(Data extracts Opens)

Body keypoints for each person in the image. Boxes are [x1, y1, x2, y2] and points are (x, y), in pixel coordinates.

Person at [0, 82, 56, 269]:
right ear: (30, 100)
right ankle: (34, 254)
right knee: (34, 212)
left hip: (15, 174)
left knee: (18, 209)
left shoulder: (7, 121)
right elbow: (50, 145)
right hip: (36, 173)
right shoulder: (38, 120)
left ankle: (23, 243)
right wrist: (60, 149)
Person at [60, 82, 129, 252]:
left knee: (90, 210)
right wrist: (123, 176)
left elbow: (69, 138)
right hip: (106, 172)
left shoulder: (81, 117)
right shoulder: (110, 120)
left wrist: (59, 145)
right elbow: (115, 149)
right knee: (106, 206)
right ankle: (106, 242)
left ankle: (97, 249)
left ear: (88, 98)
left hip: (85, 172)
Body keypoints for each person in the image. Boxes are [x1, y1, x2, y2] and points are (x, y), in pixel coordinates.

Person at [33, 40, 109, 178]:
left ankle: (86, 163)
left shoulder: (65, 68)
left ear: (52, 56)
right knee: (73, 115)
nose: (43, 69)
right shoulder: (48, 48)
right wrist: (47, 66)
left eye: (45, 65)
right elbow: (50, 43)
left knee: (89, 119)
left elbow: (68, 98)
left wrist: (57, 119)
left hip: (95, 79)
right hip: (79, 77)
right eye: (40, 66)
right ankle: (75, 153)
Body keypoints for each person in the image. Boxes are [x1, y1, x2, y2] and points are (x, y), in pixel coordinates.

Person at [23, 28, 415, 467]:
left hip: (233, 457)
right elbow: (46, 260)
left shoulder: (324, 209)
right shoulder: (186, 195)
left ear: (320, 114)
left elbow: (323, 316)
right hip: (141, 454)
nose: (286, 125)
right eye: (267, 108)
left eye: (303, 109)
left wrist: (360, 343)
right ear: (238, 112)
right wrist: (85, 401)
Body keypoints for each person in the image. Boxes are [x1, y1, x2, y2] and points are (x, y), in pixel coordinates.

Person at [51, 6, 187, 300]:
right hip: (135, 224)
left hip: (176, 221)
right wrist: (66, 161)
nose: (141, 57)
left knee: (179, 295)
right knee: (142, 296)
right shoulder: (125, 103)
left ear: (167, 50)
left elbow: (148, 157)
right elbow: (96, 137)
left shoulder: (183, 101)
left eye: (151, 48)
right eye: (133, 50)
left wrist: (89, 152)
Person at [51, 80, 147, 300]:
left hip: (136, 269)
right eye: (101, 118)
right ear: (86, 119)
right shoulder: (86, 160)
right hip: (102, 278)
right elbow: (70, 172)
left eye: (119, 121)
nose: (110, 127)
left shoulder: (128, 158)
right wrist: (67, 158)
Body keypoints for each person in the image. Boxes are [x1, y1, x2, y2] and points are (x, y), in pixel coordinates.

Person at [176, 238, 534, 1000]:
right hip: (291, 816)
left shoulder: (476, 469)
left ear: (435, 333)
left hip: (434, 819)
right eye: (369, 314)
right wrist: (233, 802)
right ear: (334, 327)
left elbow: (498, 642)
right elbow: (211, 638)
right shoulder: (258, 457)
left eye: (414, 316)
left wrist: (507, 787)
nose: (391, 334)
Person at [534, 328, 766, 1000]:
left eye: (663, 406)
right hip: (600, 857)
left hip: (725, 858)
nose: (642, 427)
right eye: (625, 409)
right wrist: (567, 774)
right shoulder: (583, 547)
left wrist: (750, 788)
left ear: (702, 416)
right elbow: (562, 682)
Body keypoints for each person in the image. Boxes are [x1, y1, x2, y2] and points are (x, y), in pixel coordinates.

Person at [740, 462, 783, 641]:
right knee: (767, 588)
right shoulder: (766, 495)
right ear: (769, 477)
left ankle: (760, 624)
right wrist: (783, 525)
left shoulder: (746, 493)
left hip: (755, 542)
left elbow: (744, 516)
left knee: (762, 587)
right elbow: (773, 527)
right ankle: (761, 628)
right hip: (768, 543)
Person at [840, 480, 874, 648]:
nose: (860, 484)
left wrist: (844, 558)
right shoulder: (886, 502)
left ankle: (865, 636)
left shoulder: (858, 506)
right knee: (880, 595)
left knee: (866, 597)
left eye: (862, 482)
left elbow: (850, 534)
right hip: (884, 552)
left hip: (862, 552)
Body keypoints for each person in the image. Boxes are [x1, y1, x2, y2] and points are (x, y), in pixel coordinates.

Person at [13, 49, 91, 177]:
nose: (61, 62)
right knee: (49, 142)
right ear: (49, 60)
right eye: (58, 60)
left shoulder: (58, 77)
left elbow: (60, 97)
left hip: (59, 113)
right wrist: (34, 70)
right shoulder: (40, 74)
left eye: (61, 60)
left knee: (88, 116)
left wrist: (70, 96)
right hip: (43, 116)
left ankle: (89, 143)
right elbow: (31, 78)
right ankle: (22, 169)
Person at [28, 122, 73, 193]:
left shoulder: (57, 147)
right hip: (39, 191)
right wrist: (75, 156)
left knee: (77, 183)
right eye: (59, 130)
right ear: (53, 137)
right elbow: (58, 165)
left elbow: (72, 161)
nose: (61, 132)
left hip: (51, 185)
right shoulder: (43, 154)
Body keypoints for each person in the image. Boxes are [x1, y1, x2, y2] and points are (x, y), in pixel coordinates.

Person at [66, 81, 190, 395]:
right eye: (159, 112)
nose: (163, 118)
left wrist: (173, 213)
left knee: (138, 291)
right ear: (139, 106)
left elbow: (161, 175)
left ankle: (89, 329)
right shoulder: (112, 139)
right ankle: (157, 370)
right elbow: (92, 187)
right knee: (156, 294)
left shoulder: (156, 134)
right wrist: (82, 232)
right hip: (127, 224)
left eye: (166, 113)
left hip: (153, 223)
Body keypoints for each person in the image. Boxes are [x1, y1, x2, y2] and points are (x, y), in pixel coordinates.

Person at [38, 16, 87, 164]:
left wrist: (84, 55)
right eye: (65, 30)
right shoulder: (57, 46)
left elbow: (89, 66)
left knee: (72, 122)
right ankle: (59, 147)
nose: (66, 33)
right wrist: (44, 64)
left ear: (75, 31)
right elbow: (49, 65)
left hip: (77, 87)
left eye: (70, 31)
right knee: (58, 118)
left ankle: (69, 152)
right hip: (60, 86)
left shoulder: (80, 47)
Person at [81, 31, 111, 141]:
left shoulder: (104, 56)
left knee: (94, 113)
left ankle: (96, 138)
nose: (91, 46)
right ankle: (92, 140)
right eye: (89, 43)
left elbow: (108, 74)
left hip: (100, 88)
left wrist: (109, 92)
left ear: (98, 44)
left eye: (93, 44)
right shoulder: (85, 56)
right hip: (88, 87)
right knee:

(Data extracts Closes)

In the listing above, find the line containing "left hip: (15, 174)" and the line containing "left ear: (88, 98)", then retype both and every line between them exactly, with nothing else.

left hip: (15, 174)
left knee: (18, 209)
left shoulder: (7, 121)
right elbow: (50, 145)
right hip: (36, 173)
right shoulder: (38, 120)
left ankle: (23, 243)
right wrist: (60, 149)
Person at [60, 82, 129, 252]:
left knee: (90, 210)
right wrist: (123, 176)
left elbow: (69, 138)
right hip: (106, 172)
left shoulder: (81, 117)
right shoulder: (110, 120)
left wrist: (59, 145)
right elbow: (115, 149)
right knee: (106, 206)
right ankle: (106, 242)
left ankle: (97, 249)
left ear: (88, 98)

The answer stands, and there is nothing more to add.